Task prompt:
Repeat all of the entries, please, keeping each line exact.

BEGIN Entries shown

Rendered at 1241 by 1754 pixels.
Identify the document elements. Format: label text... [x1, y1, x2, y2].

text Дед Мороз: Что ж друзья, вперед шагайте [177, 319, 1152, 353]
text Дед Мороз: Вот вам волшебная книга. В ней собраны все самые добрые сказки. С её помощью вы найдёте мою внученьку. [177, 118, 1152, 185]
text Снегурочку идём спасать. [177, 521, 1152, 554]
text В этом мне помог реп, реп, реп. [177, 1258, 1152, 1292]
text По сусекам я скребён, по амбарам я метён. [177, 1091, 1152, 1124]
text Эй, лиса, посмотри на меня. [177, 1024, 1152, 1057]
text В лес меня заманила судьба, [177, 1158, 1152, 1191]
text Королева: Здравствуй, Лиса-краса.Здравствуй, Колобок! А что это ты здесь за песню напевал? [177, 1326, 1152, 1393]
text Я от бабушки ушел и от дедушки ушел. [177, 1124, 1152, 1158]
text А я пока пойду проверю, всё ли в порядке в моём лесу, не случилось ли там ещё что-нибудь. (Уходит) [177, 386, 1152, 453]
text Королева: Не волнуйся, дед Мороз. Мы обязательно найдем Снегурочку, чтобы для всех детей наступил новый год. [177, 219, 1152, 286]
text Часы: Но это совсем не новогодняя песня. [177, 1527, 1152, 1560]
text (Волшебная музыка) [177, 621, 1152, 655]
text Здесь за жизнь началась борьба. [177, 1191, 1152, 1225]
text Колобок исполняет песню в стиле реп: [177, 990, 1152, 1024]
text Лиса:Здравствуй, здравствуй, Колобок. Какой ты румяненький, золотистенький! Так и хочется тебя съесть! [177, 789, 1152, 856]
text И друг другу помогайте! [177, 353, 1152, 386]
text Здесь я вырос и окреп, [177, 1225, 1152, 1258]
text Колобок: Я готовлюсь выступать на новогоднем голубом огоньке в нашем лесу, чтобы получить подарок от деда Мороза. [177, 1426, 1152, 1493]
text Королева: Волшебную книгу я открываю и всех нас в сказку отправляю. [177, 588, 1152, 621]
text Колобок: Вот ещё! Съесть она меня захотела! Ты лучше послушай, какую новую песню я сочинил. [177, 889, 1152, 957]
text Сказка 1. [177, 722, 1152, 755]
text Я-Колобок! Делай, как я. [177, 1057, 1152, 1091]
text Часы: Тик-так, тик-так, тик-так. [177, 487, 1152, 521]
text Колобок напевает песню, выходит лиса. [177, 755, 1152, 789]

END Entries shown

Expected output:
Rendered at 1241 by 1754 pixels.
Identify the document elements. Format: label text... [x1, y1, x2, y2].

text Дед Мороз: Что ж друзья, вперед шагайте [177, 319, 1152, 353]
text Дед Мороз: Вот вам волшебная книга. В ней собраны все самые добрые сказки. С её помощью вы найдёте мою внученьку. [177, 118, 1152, 185]
text Снегурочку идём спасать. [177, 521, 1152, 554]
text В этом мне помог реп, реп, реп. [177, 1258, 1152, 1292]
text По сусекам я скребён, по амбарам я метён. [177, 1091, 1152, 1124]
text Эй, лиса, посмотри на меня. [177, 1024, 1152, 1057]
text В лес меня заманила судьба, [177, 1158, 1152, 1191]
text Королева: Здравствуй, Лиса-краса.Здравствуй, Колобок! А что это ты здесь за песню напевал? [177, 1326, 1152, 1393]
text Я от бабушки ушел и от дедушки ушел. [177, 1124, 1152, 1158]
text А я пока пойду проверю, всё ли в порядке в моём лесу, не случилось ли там ещё что-нибудь. (Уходит) [177, 386, 1152, 453]
text Королева: Не волнуйся, дед Мороз. Мы обязательно найдем Снегурочку, чтобы для всех детей наступил новый год. [177, 219, 1152, 286]
text Часы: Но это совсем не новогодняя песня. [177, 1527, 1152, 1560]
text (Волшебная музыка) [177, 621, 1152, 655]
text Здесь за жизнь началась борьба. [177, 1191, 1152, 1225]
text Колобок исполняет песню в стиле реп: [177, 990, 1152, 1024]
text Лиса:Здравствуй, здравствуй, Колобок. Какой ты румяненький, золотистенький! Так и хочется тебя съесть! [177, 789, 1152, 856]
text И друг другу помогайте! [177, 353, 1152, 386]
text Здесь я вырос и окреп, [177, 1225, 1152, 1258]
text Колобок: Я готовлюсь выступать на новогоднем голубом огоньке в нашем лесу, чтобы получить подарок от деда Мороза. [177, 1426, 1152, 1493]
text Королева: Волшебную книгу я открываю и всех нас в сказку отправляю. [177, 588, 1152, 621]
text Колобок: Вот ещё! Съесть она меня захотела! Ты лучше послушай, какую новую песню я сочинил. [177, 889, 1152, 957]
text Сказка 1. [177, 722, 1152, 755]
text Я-Колобок! Делай, как я. [177, 1057, 1152, 1091]
text Часы: Тик-так, тик-так, тик-так. [177, 487, 1152, 521]
text Колобок напевает песню, выходит лиса. [177, 755, 1152, 789]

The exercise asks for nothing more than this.